Now mount using SSHFS:

sshfs TargetHost:/remote/path /local/mount/point -o follow_symlinks

For one-time mounting without config changes:

sshfs -o ssh_command="ssh -J B_host" C_host:/path /local/mount

Or the older ProxyCommand syntax:

sshfs -o ssh_command='ssh -A -t B_host ssh -A -t C_host' :/path /local/mount

For better performance on frequent access:

# Establish control path first
ssh -Nf -M -S ~/.ssh/control-%C B_host
ssh -Nf -M -S ~/.ssh/control-%C -o 'ProxyJump B_host' C_host

# Then mount with control path
sshfs -o ssh_command="ssh -S ~/.ssh/control-%C" C_host:/path /local/mount

Permission errors: Ensure you have fuse and sshfs properly installed on Host A, and appropriate permissions on Host C's filesystem.

Connection timeouts: Add these options to your mount command:

-o reconnect,ServerAliveInterval=15,ServerAliveCountMax=3

Debugging: Use verbose mode to identify connection issues:

sshfs -o ssh_command="ssh -J B_host -v" C_host:/path /local/mount -o debug

For better performance across multiple hops:

  • Use compression: -o compression=yes
  • Increase cache timeout: -o cache_timeout=120
  • Disable attribute caching if not needed: -o noforget

For some use cases, creating a local port forward might be simpler:

ssh -L 2222:C_host:22 B_host
sshfs -p 2222 localhost:/path /local/mount

Remember to unmount when done:

fusermount -u /local/mount

When working with nested SSH connections (A→B→C), mounting filesystems from machine C directly to A isn't as straightforward as a direct SSHFS connection.
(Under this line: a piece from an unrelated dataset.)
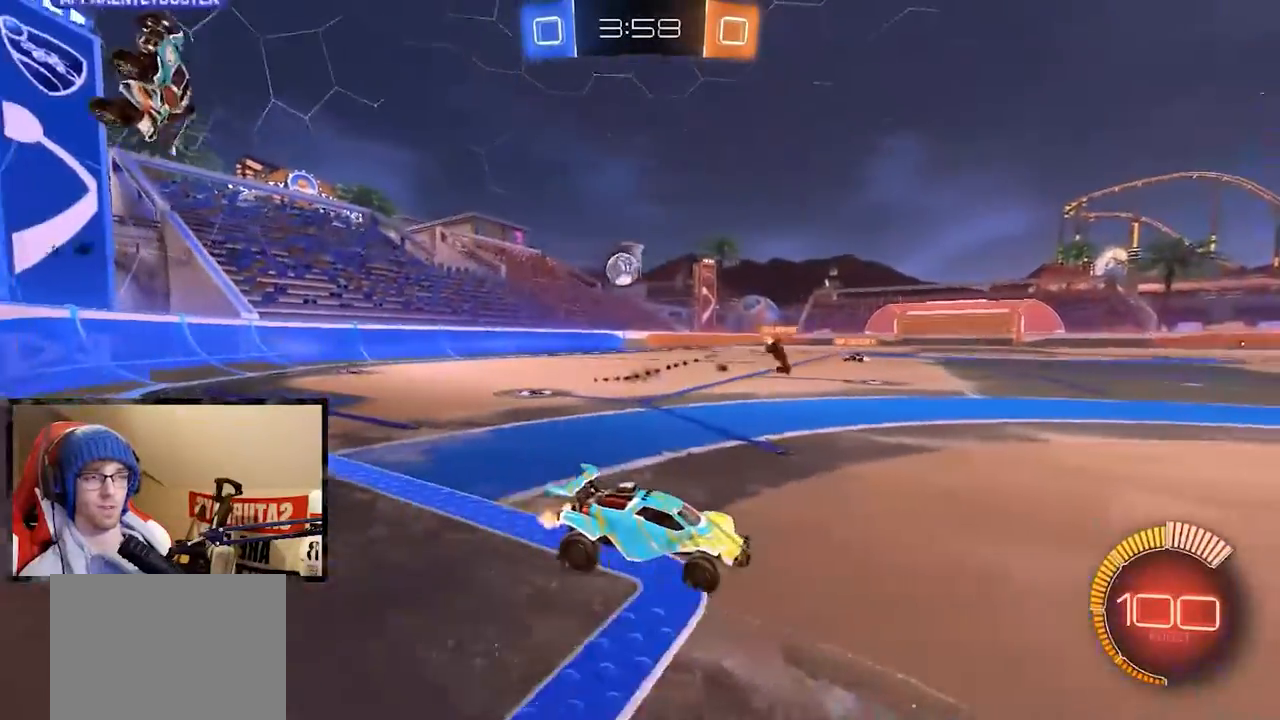
{"buttons": ["R2"], "left_stick": "right", "right_stick": "center", "events": [[33, "left_stick", "center"], [117, "left_stick", "right"]]}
The standard sshfs command doesn't natively support jump hosts, but we have several reliable workarounds.

The most robust solution uses SSH's ProxyCommand feature. First, add this to your ~/.ssh/config:

Host JumpHost
    HostName B_host
    User your_username

Host TargetHost
    HostName C_host
    User remote_username
    ProxyCommand ssh -W %h:%p JumpHost

Then mount with:

sshfs TargetHost:/remote/path /local/mount/point -o follow_symlinks

For quick one-time mounts without config changes:

sshfs -o ssh_command="ssh -t B_host ssh" C_host:/path /local/mount

When facing firewall restrictions:

# On machine A:
ssh -L 2222:C_host:22 B_host

# In another terminal:
sshfs -p 2222 localhost:/remote/path /local/mount

If you encounter connection issues:

# Add verbose output:
sshfs TargetHost:/path /mount -o sshfs_debug,debug

# Check permissions:
ls -la /mount

For better throughput over multiple hops:

sshfs TargetHost:/path /mount -o compression=no,cache_timeout=3600

Always use:

-o reconnect,ServerAliveInterval=15,ServerAliveCountMax=3

And consider SSH key-based authentication with agent forwarding.